L’Histoire a de curieux détours. En février 2008, le milliardaire Badri Patarkatsichivili, opposant décidé de l’actuel président de la République, mourait opportunément, autorisant son rival à renouveler sans problème son mandat. Le 1er octobre 2012, un autre milliardaire, Bidzina Ivanishvili, lui aussi enrichi sur les débris de l’Union soviétique, prenait sa revanche. Sa coalition, le Rêve géorgien, emportait la majorité à la Chambre des députés. Devenu premier ministre, il réduit drastiquement les moyens d’action du chef de l’État (fonds spécial de la présidence ramené de 30 millions de dollars à 6 millions, restrictions sur sa résidence et ses avions, etc.). En asphyxiant Saakachvili, le nouveau premier ministre tente de le pousser à la démission. Dans la même foulée, il s’attaque aux féaux du président, dont certains ont été arrêtés et inculpés – tels le dernier ministre de l’Intérieur et l’ancien chef d’état-major –, tandis que d’autres ont vu leurs moyens d’action réduits – budget du maire de la capitale amputé par exemple.
Parallèlement, Ivanishvili affirme vouloir « normaliser les relations avec la Russie », interrompues à la suite de la guerre russo-géorgienne d’août 2008. À cette fin il crée le poste de représentant spécial des relations avec la Russie, chargé de rétablir les liens entre les deux pays. Un processus progressif vise à restaurer d’abord les échanges économiques, culturels et sécuritaires, en renonçant à la rhétorique militariste du précédent régime. En particulier, Ivanishvili affirme que la Géorgie ne boycottera pas les jeux Olympiques de Sotchi en 2014 et y participera. Simultanément, sous le slogan « Ne nous ôtez pas le droit à l’amitié avec le peuple russe ! », une campagne est lancée pour fermer le musée de l’Occupation soviétique, créé en 2006 par Saakachvili.
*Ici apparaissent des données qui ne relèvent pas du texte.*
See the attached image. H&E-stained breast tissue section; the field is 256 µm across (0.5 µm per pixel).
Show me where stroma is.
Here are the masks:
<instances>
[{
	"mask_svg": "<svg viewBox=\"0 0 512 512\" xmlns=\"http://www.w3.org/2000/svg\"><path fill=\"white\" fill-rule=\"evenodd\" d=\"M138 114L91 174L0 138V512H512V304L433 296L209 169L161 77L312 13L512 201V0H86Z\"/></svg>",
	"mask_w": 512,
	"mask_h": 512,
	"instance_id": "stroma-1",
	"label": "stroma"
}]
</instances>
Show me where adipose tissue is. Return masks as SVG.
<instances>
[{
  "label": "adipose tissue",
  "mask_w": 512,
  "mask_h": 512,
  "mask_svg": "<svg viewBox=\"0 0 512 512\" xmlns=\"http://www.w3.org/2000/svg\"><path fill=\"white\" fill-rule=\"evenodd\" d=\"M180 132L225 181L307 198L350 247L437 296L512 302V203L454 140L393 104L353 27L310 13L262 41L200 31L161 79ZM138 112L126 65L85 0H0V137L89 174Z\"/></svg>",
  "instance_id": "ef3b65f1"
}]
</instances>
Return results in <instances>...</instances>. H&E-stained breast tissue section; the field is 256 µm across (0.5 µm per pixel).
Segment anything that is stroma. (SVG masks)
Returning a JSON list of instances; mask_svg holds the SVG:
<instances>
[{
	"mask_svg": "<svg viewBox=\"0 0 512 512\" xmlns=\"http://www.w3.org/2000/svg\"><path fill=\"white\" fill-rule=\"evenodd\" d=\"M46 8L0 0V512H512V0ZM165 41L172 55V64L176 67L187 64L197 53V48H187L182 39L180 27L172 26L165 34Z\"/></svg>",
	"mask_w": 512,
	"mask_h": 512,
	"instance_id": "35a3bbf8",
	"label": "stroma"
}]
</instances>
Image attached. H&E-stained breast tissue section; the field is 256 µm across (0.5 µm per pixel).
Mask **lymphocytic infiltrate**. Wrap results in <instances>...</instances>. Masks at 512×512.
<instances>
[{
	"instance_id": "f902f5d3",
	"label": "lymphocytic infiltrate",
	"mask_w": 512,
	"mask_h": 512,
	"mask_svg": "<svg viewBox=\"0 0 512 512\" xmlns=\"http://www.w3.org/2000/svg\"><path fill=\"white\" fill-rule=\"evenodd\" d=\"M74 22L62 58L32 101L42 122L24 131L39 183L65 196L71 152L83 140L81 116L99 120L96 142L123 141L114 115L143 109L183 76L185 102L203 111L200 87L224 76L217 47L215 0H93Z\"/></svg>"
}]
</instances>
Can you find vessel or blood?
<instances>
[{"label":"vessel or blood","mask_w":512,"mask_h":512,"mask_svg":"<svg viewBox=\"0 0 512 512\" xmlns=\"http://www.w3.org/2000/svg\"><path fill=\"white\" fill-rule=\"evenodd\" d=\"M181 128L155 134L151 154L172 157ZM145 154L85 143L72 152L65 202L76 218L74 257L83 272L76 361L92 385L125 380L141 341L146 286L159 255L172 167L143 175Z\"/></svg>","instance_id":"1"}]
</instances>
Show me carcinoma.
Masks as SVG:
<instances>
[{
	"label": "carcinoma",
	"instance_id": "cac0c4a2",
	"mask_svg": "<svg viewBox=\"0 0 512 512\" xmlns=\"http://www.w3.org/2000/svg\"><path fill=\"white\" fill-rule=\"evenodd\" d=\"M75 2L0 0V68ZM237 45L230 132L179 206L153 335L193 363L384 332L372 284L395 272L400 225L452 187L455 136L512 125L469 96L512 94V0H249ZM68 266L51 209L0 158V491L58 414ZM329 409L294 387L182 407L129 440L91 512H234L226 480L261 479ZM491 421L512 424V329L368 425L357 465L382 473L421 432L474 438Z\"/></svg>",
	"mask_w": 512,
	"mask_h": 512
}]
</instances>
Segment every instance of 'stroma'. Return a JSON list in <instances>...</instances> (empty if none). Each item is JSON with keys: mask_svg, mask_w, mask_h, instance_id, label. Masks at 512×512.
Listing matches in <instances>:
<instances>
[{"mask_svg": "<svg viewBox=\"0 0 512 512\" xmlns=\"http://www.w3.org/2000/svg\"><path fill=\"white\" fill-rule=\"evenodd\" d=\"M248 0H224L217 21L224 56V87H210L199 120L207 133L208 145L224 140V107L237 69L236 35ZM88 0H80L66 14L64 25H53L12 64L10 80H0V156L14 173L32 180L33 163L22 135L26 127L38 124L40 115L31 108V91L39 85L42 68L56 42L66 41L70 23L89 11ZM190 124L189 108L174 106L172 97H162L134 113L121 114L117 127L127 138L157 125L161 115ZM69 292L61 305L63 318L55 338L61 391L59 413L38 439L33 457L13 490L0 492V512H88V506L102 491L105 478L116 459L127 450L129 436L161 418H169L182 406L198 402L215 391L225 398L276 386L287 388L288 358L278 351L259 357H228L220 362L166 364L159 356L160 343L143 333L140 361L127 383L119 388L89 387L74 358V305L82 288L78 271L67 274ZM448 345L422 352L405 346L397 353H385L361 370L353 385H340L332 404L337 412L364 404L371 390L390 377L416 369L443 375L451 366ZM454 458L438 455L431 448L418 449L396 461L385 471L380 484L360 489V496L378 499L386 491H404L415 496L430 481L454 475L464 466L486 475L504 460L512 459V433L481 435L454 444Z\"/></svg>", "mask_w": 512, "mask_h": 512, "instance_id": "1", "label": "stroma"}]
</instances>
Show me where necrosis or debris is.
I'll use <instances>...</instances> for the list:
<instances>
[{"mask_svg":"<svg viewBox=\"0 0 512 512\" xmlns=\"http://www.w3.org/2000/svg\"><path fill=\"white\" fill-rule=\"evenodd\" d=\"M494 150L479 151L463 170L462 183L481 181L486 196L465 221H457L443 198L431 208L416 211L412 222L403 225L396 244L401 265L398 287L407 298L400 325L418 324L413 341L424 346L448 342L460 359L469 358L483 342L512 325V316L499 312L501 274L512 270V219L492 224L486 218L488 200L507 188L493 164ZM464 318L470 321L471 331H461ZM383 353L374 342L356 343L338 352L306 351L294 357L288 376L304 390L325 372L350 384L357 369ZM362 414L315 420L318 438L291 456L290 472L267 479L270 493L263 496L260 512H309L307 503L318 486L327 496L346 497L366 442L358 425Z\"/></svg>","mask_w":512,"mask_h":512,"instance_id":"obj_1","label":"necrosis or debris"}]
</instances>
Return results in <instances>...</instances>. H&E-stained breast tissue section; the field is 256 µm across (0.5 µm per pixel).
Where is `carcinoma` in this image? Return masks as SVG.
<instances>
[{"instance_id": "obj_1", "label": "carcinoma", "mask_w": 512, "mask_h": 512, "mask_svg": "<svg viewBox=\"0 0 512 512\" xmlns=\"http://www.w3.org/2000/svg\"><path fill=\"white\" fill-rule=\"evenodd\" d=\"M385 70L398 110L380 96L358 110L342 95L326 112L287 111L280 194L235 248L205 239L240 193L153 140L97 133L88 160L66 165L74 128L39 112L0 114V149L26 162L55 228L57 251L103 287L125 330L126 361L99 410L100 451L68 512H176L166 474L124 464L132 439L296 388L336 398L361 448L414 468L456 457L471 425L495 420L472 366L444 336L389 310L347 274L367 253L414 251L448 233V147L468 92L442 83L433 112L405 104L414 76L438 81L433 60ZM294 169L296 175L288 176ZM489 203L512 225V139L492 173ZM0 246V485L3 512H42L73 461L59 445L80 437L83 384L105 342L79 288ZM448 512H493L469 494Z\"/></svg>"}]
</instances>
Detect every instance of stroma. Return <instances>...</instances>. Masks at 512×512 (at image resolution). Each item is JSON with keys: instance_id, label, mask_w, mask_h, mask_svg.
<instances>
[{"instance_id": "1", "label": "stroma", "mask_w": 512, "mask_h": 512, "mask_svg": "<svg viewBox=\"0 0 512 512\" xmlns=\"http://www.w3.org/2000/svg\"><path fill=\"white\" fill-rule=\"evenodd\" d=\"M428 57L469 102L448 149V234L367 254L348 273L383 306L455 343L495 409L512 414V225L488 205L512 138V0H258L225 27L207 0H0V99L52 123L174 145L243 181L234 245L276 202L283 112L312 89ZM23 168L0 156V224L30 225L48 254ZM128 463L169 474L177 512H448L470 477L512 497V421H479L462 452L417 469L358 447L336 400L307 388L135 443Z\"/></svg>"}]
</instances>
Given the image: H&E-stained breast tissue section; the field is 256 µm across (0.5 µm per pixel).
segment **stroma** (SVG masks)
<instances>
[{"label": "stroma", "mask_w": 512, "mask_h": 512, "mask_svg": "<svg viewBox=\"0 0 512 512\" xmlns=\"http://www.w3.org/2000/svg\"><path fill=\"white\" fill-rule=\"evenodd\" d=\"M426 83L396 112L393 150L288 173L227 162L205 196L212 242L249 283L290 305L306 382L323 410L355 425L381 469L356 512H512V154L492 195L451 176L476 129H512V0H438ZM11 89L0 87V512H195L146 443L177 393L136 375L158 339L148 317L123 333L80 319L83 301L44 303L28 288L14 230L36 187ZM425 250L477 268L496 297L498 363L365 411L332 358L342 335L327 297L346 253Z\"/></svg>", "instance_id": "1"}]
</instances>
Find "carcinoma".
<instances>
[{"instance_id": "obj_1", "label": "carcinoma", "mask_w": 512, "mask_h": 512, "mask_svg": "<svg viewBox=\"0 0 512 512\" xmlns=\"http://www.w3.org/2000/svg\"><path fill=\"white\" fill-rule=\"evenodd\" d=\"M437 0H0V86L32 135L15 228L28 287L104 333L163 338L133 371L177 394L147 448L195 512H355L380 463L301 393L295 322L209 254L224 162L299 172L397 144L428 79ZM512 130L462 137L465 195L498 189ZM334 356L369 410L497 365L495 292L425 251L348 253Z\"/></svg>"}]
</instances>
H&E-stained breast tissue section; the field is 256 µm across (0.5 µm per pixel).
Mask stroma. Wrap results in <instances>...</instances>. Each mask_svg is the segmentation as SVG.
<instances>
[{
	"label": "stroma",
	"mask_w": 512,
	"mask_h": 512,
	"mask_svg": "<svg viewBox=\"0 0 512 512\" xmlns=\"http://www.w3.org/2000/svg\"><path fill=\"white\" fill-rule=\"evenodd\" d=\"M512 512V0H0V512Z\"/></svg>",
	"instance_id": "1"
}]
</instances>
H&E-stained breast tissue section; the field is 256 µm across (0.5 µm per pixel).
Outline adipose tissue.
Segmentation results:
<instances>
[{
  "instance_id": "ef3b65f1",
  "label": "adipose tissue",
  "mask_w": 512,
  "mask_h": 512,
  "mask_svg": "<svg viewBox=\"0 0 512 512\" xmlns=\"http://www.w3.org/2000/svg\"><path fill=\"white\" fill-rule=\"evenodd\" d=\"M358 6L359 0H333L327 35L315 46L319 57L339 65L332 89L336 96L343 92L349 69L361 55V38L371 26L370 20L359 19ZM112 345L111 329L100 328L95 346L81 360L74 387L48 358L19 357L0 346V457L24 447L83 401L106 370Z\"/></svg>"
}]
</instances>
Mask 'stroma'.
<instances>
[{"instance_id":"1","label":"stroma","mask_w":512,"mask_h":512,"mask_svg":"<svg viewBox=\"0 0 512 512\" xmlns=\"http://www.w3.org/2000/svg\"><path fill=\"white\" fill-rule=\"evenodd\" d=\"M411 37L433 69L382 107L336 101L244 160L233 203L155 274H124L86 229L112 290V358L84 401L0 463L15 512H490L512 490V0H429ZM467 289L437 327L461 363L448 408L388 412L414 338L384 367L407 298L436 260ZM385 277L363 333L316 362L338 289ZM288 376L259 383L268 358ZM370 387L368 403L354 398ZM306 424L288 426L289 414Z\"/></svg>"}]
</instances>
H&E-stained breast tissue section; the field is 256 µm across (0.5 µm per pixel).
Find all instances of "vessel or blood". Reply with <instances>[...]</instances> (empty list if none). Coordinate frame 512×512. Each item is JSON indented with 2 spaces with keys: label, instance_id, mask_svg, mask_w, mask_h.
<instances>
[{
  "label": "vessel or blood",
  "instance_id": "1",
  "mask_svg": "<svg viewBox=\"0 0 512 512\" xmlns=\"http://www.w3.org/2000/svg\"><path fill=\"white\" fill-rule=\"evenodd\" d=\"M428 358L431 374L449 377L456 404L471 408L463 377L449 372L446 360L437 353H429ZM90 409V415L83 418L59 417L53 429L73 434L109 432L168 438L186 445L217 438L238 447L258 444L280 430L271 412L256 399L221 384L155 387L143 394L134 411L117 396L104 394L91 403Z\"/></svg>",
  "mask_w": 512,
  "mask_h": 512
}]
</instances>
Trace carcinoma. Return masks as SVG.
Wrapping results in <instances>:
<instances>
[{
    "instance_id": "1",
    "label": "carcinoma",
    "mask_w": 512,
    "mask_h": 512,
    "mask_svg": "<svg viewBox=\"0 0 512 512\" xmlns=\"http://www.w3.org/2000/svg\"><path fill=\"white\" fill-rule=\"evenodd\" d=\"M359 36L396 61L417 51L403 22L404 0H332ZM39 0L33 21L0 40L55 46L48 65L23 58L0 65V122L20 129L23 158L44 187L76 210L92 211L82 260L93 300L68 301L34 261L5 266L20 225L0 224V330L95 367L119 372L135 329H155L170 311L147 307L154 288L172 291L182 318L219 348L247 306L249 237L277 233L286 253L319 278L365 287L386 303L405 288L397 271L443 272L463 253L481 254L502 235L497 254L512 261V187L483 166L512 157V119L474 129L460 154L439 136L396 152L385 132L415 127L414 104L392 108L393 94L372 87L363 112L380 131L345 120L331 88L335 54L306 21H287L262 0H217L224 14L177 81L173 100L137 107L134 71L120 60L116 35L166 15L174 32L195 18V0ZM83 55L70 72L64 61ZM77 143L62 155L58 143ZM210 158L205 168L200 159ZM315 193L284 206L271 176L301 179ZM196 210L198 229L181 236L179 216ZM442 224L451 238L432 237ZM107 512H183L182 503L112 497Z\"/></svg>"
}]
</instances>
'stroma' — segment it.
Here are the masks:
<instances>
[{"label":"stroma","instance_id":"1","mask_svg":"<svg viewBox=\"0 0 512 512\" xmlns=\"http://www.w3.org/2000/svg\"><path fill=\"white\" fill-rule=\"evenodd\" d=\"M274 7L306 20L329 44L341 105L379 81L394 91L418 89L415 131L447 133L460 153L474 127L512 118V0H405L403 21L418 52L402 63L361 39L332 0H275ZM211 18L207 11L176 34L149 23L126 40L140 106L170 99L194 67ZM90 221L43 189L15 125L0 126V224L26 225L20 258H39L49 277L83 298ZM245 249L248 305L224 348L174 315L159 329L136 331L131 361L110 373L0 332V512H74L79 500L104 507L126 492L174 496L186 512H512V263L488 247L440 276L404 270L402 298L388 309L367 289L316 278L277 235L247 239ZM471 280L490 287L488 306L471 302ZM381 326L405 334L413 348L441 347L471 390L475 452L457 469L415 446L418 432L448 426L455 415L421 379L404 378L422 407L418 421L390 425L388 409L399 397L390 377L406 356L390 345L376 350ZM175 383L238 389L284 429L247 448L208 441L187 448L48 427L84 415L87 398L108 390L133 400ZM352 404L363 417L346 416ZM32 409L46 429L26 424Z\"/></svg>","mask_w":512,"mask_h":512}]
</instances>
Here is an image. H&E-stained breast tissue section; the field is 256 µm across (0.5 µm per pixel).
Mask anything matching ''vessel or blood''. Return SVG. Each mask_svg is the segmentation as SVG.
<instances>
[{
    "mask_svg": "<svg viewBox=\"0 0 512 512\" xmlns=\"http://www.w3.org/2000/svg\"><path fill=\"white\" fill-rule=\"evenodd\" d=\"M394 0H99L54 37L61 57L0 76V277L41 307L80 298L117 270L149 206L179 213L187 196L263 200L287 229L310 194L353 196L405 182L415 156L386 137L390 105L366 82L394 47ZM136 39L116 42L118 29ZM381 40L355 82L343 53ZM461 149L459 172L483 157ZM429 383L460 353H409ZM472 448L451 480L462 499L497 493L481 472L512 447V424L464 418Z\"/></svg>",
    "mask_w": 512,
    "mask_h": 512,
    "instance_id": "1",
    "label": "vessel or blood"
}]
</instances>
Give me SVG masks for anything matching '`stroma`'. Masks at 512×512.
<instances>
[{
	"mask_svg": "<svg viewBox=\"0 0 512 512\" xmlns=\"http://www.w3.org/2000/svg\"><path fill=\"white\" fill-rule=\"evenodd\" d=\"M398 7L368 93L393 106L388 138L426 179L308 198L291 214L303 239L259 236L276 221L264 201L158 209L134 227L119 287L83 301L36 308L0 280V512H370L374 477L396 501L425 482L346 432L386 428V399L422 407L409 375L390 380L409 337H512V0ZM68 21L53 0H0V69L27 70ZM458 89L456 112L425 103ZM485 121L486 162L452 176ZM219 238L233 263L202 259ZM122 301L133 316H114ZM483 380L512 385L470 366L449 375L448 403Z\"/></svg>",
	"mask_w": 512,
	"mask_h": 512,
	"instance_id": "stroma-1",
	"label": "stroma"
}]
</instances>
Les objectifs de ces démarches sont de rouvrir le gigantesque marché russe aux produits géorgiens (vin, eau minérale, fruits et légumes), bloqué depuis 2006, et d’améliorer la situation du million de Géorgiens vivant et travaillant en Russie. Le tout donne corps à l’accusation de Saakachvili contre son rival : « Un agent caché du Kremlin. »
Pourtant, à peine élu, Ivanishvili programme son premier voyage officiel pour… les États-Unis, mais l’effectue finalement à Bruxelles. Déjà le 9 octobre 2012 Il déclarait : « Nous nous efforçons de progresser vers l’Europe, et la Géorgie sera assurément en mesure de devenir bientôt un membre de l’Otan », recevant les congratulations des États-Unis, de l’Europe et de l’Otan. En revanche, les Affaires étrangères russes se bornaient à lui souhaiter des relations « constructives et respectueuses avec ses voisins », tandis que Victor Ozerov, président de la commission de la Défense et de la Sécurité du Sénat russe, prédisait : « Bien que l’époque Saakachvili touche à sa fin, la victoire de l’opposition n’aura pas d’impact radical sur les relations avec la Russie. »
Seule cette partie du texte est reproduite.